Per la prima volta un capo di Stato francese della Quinta Repubblica vede aprirsi nei suoi confronti un processo di messa in stato d’accusa. Potenzialmente in grado di condurre alla sua destituzione. E a conquistare il non invidiabile primato è Emmanuel Macron. Nella giornata odierna l’Ufficio dell’Assemblea Nazionale, l’organo che coordina le iniziative legislative del Parlamento francese, ha dato il via libera con una maggioranza di 12 voti favorevoli e 10 contrari al processo di destitution promosso da La France Insoumise.
Il partito di Jean-Luc Mélenchon aveva proposto un voto sulla possibilità di rendere ammissibile il dibattito in Parlamento. A votare a favore tutti i partiti del Nuovo Fronte Popolare, che seppur divisi sull’opportunità di votare o meno l’impeachment sono concordi nel ritenere dannoso nei loro confronti la scelta di Macron di rinunciare alla nomina di Lucie Castets, economista vicina al Partito Socialista, come premier indicata dalla coalizione più votata alle legislative a favore della scelta del repubblicano Michel Barnier, chiamato a guidare un esecutivo di centro capace di guardare a destra. Un “golpe di palazzo” secondo gli Insoumises, che ad agosto hanno minacciato Macron e ora sono passati ai fatti.
Macron dovrà ora affrontare un dibattito in Commissione Legislativa sulla spinta della decisione a riguardo del suo ex partito, quello socialista: “Contrari in sostanza al licenziamento, i socialisti vogliono che il dibattito si svolga in commissione. Le loro voci sono state cruciali all’interno dell’ufficio affinché il testo fosse ritenuto ammissibile”, ha scritto Liberation. Mai una procedura di impeachment aveva superato la prima fase dai tempi di Charles de Gaulle ad oggi. L’ultimo capo di Stato messo in stato d’accusa dal Parlamento in Francia fu Patrice de Mac-Mahon nel 1877, poi sfiduciato a inizio 1879 e costretto a dimettersi da presidente della Repubblica. Per sfiduciare il “monarca repubblicano” della Quinta Repubblica l’iter sarebbe molto lungo: voto favorevole in Commissione prima, maggioranza di due terzi sia all’Assemblea Nazionale che al Senato poi per dare ufficialità alla procedura di destitution. Sarà difficile portarla a compimento, chiaramente, con una quota di parlamentari di centro e centro-destra che sostiene Barnier e il Rassemblement National chiamato dentro il processo di decisione sul futuro del premier che ha tutto l’interesse a un sistema tenuto in bilico.
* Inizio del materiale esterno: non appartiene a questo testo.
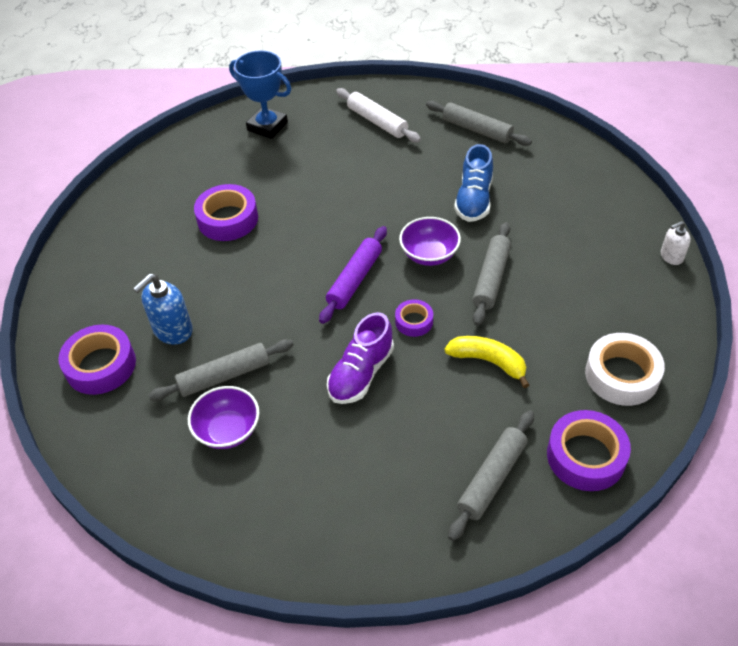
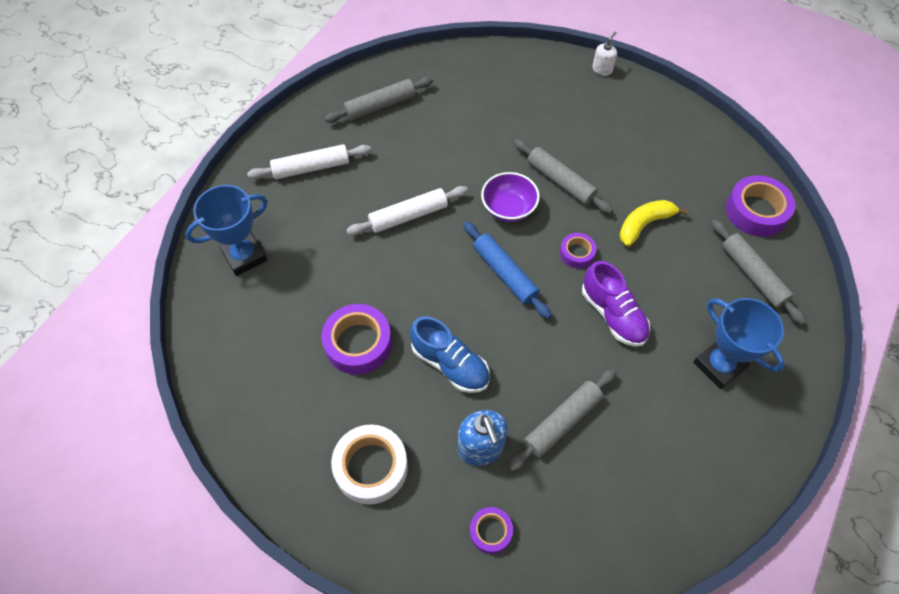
camera: 65 degrees left, 10 degrees up
purple tape [58,324,136,395] -> purple tape [470,507,513,554], size x0.56
grey rolling pin [148,339,294,401] -> grey rolling pin turned 45 degrees clockwise [508,369,617,472]
purple bowl [188,386,259,449] -> none
purple rolling pin [319,226,387,324] -> blue rolling pin [463,221,552,319]
blue shoe [454,144,493,222] -> blue shoe moved to [410,316,490,393]
white tape [585,333,665,406] -> white tape moved to [331,425,408,505]
white soap dispenser [661,221,691,265] -> white soap dispenser turned 150 degrees counterclockwise [592,32,617,76]
none -> white rolling pin [346,186,468,235]
none -> blue trophy [693,298,785,389]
Si conferma però un dato di fatto: lo scadimento della fiducia istituzionale a cui Macron ha condotto l’istituzione presidenziale con una gestione da “uomo solo al comando”. La presidenza plasmata da De Gaulle non esiste più: il capo di Stato non è più l’anello di congiunzione tra gli antichi monarchi e il potere democratico espresso anche dall’Assemblea Nazionale, ma con Macron è diventato figura arroccata nell’Eliseo e capace di operare giochi di palazzo che hanno reso partigiana la sua figura istituzionale. Tanto da rendere possibile l’impensabile idea della messa in stato d’accusa, frutto di una gestione della crisi di governo in cui Macron ha rappresentato prima la sua parte politica, il centro liberale che guarda a destra, e solo dopo la Francia. Il Nfp non aveva diritto assoluto a governare, ma Macron ha finito per compattarlo esplicitando la volontà di usare l’Eliseo per spaccarlo tra moderati e radicali. L’avanzamento dell’impeachment è un colpo alle sue prerogative. Confermando quanto scritto da Mauro Indelicato dopo le legislative anticipate di luglio: per salvare sé stesso Macron ha sacrificato la Quinta Repubblica. Sarà difficile invertire la tendenza.